■ Texto
+ + + + +
Os projetos-piloto foram implementados em Cascais, Sintra e Oeiras. Hoje são vistos com boas práticas e suportados integralmente pelas respetivas autarquias. Os municípios de Almada e Peniche já seguiram o mesmo modelo.
À espera de uma Estratégia de Saúde para as Demências que nunca mais sai do papel
Apesar do progresso, em quase uma década existem apenas vinte seis gabinetes em funcionamento no país. “Tem sido um trabalho árduo, a falta de implementação dos planos regionais da Estratégia da Saúde para a Área das Demências (aprovada em junho de 2018) impede a expansão da resposta”, diz Catarina Alvarez.
A responsável da Alzheimer Portugal frisa que é fundamental que os planos regionais sejam concretizados porque é preciso ter uma resposta integrada. “Temos de pensar numa resposta desde o diagnóstico até ao fim de vida, também numa lógica de equipamentos sociais e capacitação dos cuidadores. E a criação de um gabinete é mais fácil se tivermos um plano regional”.
Catarina Alvarez frisa que há um longo caminho a fazer, mas acredita que “se for cumprida a promessa expressa no PRR de implementar os planos regionais, teremos mais condições de, em colaboração com as autarquias, expandir o nosso trabalho no terreno”.
Um café para avivar a memória
O Café Memória “nasceu” em 2013, com o apoio da Sonae Sierra, com encontros no Cascais Shoping e Colombo. É outra forma de dar apoio a doentes e cuidadores de maneira mais informal, com informação, troca de experiências e a possibilidade de participação dos doentes em atividades lúdicas de estimulação cognitiva, como música ou jogos.
+ + + + +
■ Dados apresentados

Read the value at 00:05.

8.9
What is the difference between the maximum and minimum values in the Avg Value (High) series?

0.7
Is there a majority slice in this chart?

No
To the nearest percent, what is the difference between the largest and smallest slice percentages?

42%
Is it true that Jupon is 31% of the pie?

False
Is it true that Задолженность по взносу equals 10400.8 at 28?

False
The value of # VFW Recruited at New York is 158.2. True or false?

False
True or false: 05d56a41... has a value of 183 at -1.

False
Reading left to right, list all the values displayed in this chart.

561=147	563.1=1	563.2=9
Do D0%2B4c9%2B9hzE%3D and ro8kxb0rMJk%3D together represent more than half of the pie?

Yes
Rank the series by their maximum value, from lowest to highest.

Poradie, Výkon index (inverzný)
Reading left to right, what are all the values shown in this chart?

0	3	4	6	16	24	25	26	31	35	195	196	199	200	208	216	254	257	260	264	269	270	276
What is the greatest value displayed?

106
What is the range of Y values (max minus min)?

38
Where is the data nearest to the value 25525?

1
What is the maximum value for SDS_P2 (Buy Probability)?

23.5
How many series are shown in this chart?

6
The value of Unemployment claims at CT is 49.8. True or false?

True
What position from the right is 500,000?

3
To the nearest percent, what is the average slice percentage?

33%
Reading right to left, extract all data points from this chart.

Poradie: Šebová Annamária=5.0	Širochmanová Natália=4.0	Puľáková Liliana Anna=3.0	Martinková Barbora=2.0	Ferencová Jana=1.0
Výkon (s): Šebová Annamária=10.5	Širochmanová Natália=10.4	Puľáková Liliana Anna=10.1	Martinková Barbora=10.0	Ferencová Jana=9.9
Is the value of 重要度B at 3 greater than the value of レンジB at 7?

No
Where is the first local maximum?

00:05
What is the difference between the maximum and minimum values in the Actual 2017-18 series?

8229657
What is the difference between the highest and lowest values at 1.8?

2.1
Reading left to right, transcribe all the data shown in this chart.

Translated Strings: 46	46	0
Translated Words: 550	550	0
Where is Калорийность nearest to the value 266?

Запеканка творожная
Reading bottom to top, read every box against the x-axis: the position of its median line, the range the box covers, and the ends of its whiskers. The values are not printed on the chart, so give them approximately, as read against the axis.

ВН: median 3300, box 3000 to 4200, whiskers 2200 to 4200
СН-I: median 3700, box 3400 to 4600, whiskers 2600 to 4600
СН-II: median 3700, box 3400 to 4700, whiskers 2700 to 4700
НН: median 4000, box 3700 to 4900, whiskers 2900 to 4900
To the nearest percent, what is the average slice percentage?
+ + + + +
■ Descrição da tarefa
Reescreva em forma de lista o parágrafo do texto que começa por «A responsável da Alzheimer Portugal frisa», conservando os factos principais.

■ Resposta esperada
- A responsável da Alzheimer Portugal considera fundamental concretizar os planos regionais, para que haja uma resposta integrada.
- Essa resposta deve abranger desde o diagnóstico até ao fim de vida.
- Deve ter também em conta os equipamentos sociais e a capacitação dos cuidadores.
- A existência de um plano regional facilita a criação de um gabinete.